Filter this material down to the lines that hold "stories", copying each one.
+ + + + + + +
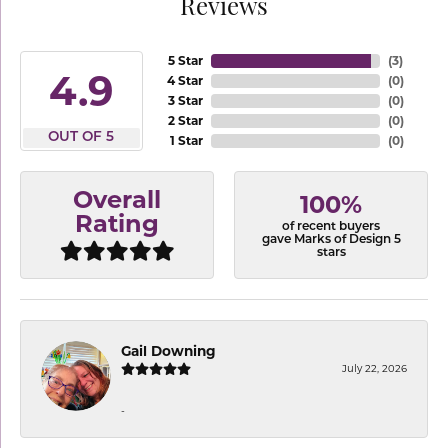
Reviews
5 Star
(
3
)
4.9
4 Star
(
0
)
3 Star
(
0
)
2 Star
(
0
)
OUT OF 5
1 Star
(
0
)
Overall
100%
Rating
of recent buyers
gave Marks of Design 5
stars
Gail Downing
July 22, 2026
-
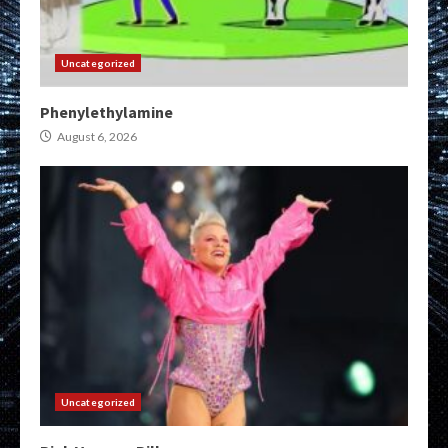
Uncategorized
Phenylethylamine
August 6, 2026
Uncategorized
+ + + + + + +
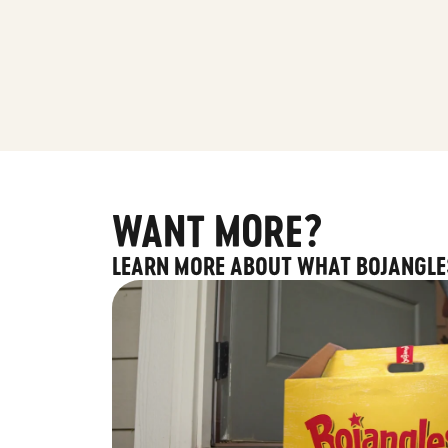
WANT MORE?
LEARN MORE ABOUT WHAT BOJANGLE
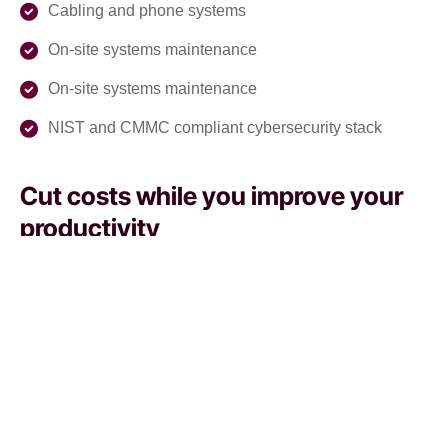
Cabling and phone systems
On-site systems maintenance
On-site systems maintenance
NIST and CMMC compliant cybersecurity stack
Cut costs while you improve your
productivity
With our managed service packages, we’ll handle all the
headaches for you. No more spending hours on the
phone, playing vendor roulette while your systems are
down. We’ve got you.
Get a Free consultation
+ + + + + + +
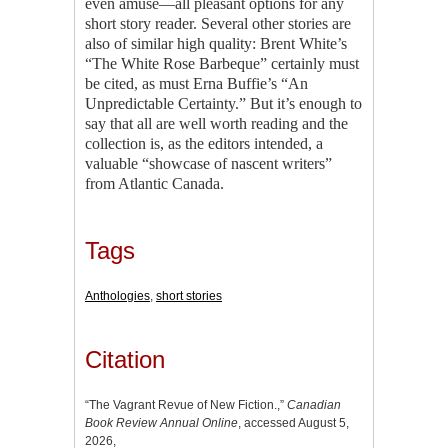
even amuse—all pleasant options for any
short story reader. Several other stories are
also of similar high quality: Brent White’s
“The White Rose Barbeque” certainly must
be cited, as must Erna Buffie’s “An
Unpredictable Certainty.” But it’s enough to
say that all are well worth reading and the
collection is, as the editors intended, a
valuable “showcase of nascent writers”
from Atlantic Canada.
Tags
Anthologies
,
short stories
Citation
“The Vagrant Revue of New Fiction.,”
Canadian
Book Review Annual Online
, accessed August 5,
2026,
+ + + + + + +
■ **Response area**:
short story reader. Several other stories are
short stories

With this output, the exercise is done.